Bir süre önce kaleme aldığımız "Danıştay, Acarİstanbul'a son noktayı koydu" başlıklı yazımıza Acarlar şirketinin sahibi İsmet Acar uzun bir cevap gönderdi.
Biraz kısaltmak zorunda kaldığımız cevabında İsmet Acar, mahkeme sürecini ayrıntılı biçimde anlatıyor ve şöyle diyor:
"Öncelikle Acarİstanbul projesine ait arazi ( Serdaroğlu Çiftliği ) şirketimizin tapulu mülkü olup, niteliği 'özel orman' dır. Devlet Ormanı ile hiçbir ilişkisi bulunmamaktadır.
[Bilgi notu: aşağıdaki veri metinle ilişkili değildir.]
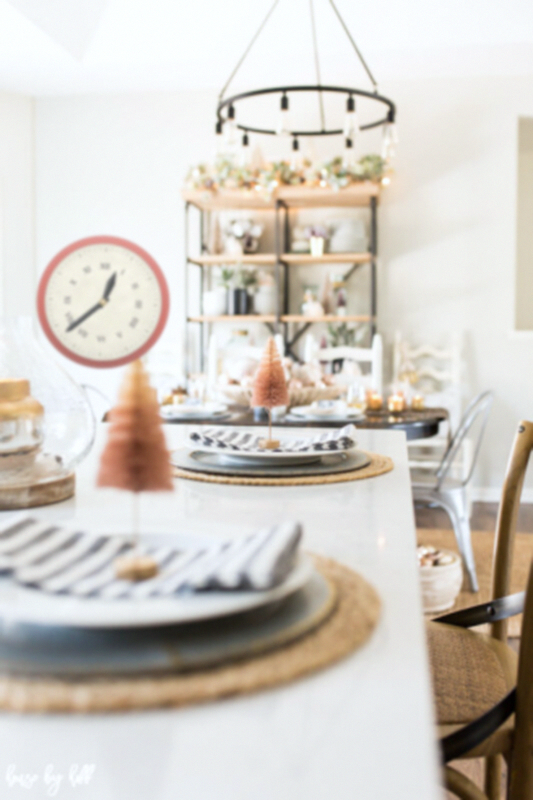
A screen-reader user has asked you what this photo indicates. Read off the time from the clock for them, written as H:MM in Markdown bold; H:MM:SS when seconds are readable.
**12:38**
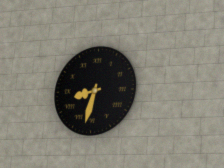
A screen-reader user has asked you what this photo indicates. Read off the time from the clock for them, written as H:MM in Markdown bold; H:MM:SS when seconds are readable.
**8:32**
Beykoz Belediyesi aleyhinde yapı ruhsatlarının iptali için İstanbul 3. İdare Mahkemesi'nde açılan davada mahkeme yürütmeyi durdurma kararı vermiş ve bu karar tarafımıza tebliği edilmiş ve inşaatlar durdurulmuştur.
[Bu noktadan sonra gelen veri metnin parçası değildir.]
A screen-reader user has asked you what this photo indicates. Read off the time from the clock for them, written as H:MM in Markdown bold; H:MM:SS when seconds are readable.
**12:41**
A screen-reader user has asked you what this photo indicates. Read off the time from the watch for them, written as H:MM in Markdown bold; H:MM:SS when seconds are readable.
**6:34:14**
Daha sonra mahkeme bu davayı kabul etmiş yapı ruhsatlarının iptaline karar vermiştir.
Doğal olarak davalı Belediye bu kararı temyiz etti. Danıştay talep edilen yürütmeyi durdurma kararını reddetmiş olup ruhsat iptali ile ilgili kararını henüz vermemiştir. Yargının vereceği her türlü karara saygılı olduğumuzu özellikle belirtmek istiyorum.
Acaristanbul'da onaylı vaziyet planı ve mimari avan projelerine uygun alınan yapı ruhsatlarında kullanılan toplam TAKS yollar dahil yüzde 5.99, yollar hariç yüzde 4.55'tir. Yürütmeyi durdurma kararından önce yapılaşmaya başlanan binaların TAKS oranı yüzde 1 bile değildir. Aksini ispat edene Serdaroğlu Çiftliği'nin tapusunu devir etmeyi peşinen kabul ve taahhüt ediyorum ."
Böylesine iddialı konuşan İsmet Acar, mahkeme süreciyle ilgili bu bilgileri verdikten sonra sözü basında çıkan haberlere getiriyor ve şöyle devam ediyor:
"Tapulu mülkümüzü devlet ormanı gibi göstererek basında yargısız infaz edilmemin hesabını yasal yollardan arayacağımı herkes bilmelidir.
Nitekim son günlerde yazılı ve görsel basında çıkan haberler üzerine Beykoz Cumhuriyet Başsavcılığı'nca resen soruşturma açılmış ve soruşturma sonucunda takipsizlik kararı verilmiştir. İstanbul'da on binlerce ruhsatsız; hazine ve vakıf arsalarında, 2b arazilerinde, hatta mahkeme kararları ile yıkılması kararlaştırılan yerler gündeme gelmiyor da, tapulu mülkümüzde yasal sınırlar içerisinde yapı ruhsatına uygun olarak yapılan yerlerin yıkılmasının istenmesinin nedenini anlamak gerçekten mümkün değildir.
Bugüne kadar hiç kimseye çıkan haberlerden dolayı açıklama göndermedim. İlk size gönderiyorum. Uygun görürseniz köşenizdeki yazıyı düzeltmenizi bekliyorum."